OBJETIVO DO EXERCÍCIO
Transcreva sem qualquer alteração, do texto sobre a cura do homem da mão paralisada, o trecho de "A lei do sábado" até "da mão paralisada.".
───── TEXTO DO EXERCÍCIO
Perante o olhar atento dos fariseus, Jesus coloca o homem no meio da Sinagoga. Vir para o meio significa sair da periferia, da escuridão, do esquecimento, da indiferença e mostrar-se para ser visto por todos. A cena montada por Jesus requer um esclarecimento, que surge em forma de pergunta: “será permitido ao sábado fazer bem ou fazer mal, salvar a vida ou tirá-la?”. A pergunta é dirigida aos fariseus que estão habituados a decidir o que é e o que não é permitido fazer. Eles ficam perplexos e sem resposta porque não estão à espera que se coloque no mesmo nível fazer o bem e salvar a vida. Fazer o bem, para os fariseus, pode esperar mas salvar a vida é urgente. O homem pode vir outro dia para ser curado, não está em perigo de vida. Mas Jesus entende a sua situação como uma prioridade, porque “o sábado foi feito para o homem e não o homem para o sábado”.
As palavras de Jesus põem a descoberto a dureza do coração dos fariseus que, assim, ficam desprotegido e sem argumentos. Jesus cura o homem e arrisca-se a ser condenado, o que os fariseus se apressam a decidir “logo que saíram dali, reuniram-se com os herodianos para deliberarem como haviam de acabar com Ele”.
Meditação da Palavra
A lei, seja ela qual for, só tem sentido se favorecer a resolução dos problemas concretos e se ajudar o homem a ser livre e feliz sem fazer distinção nem discriminação de qualquer espécie.
A lei do sábado determina a santificação deste dia, porque é “o sábado do Senhor, teu Deus”, é uma lei que procura favorecer a dignidade do homem que não vive para trabalhar, trabalha para viver, ao mesmo tempo que dá a todos, senhores e escravos, pais e filhos, homens e animais, o mesmo direito ao descanso.
A interpretação dos fariseus acrescenta a esta lei base, requisitos que ela não prevê e que em vez de favorecerem o homem, o oprimem e esmagam, com as proibições e obrigações que em nada têm a ver com a determinação de Deus. Deste modo, a lei, em vez de libertar, aprisiona e em vez de abrir caminho à felicidade traz a tristeza porque mantém pessoas na sombra, na margem, na periferia da vida, sem qualquer interferência ou participação nas decisões comuns e mesmo nas decisões da sua própria vida. É o caso do homem da mão paralisada.
──────────
───── ITENS FORNECIDOS
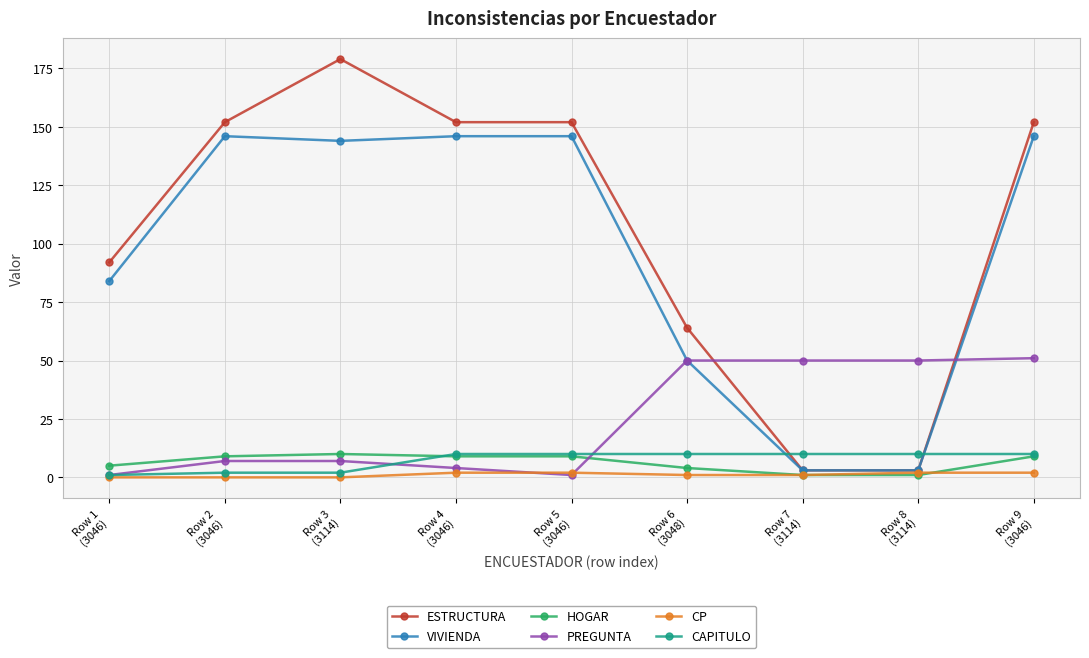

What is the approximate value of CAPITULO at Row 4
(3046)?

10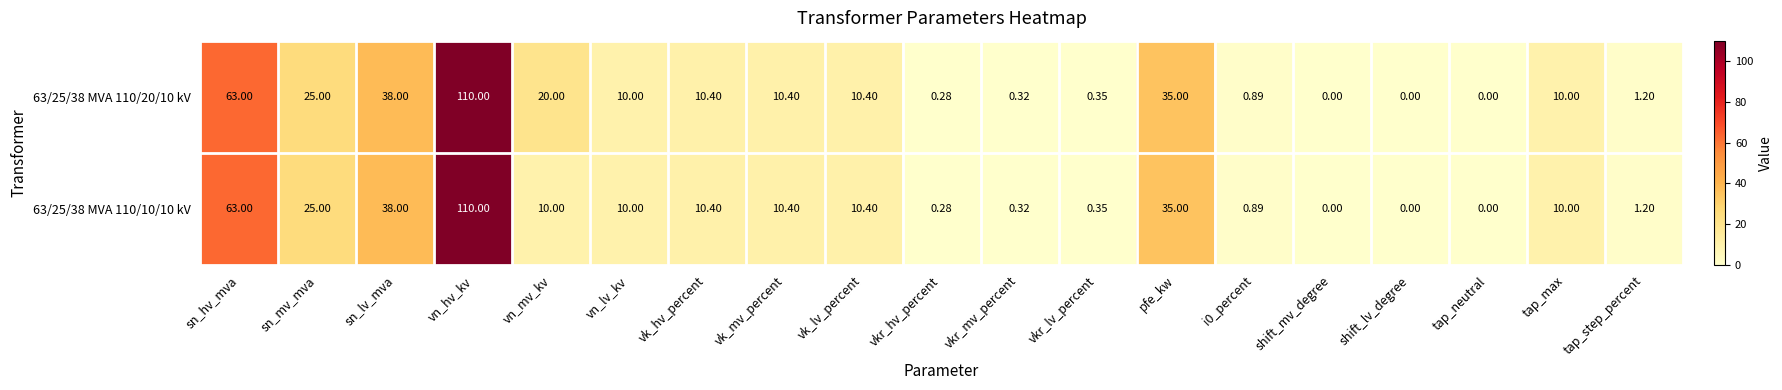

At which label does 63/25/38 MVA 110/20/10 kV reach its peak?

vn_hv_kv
──────────
───── ITENS FORNECIDOS
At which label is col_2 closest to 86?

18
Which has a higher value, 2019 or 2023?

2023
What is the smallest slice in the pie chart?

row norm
──────────
───── ITENS FORNECIDOS
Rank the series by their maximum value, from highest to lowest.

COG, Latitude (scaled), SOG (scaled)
──────────
RESPOSTA ESCRITA
A lei do sábado determina a santificação deste dia, porque é “o sábado do Senhor, teu Deus”, é uma lei que procura favorecer a dignidade do homem que não vive para trabalhar, trabalha para viver, ao mesmo tempo que dá a todos, senhores e escravos, pais e filhos, homens e animais, o mesmo direito ao descanso.
A interpretação dos fariseus acrescenta a esta lei base, requisitos que ela não prevê e que em vez de favorecerem o homem, o oprimem e esmagam, com as proibições e obrigações que em nada têm a ver com a determinação de Deus. Deste modo, a lei, em vez de libertar, aprisiona e em vez de abrir caminho à felicidade traz a tristeza porque mantém pessoas na sombra, na margem, na periferia da vida, sem qualquer interferência ou participação nas decisões comuns e mesmo nas decisões da sua própria vida. É o caso do homem da mão paralisada.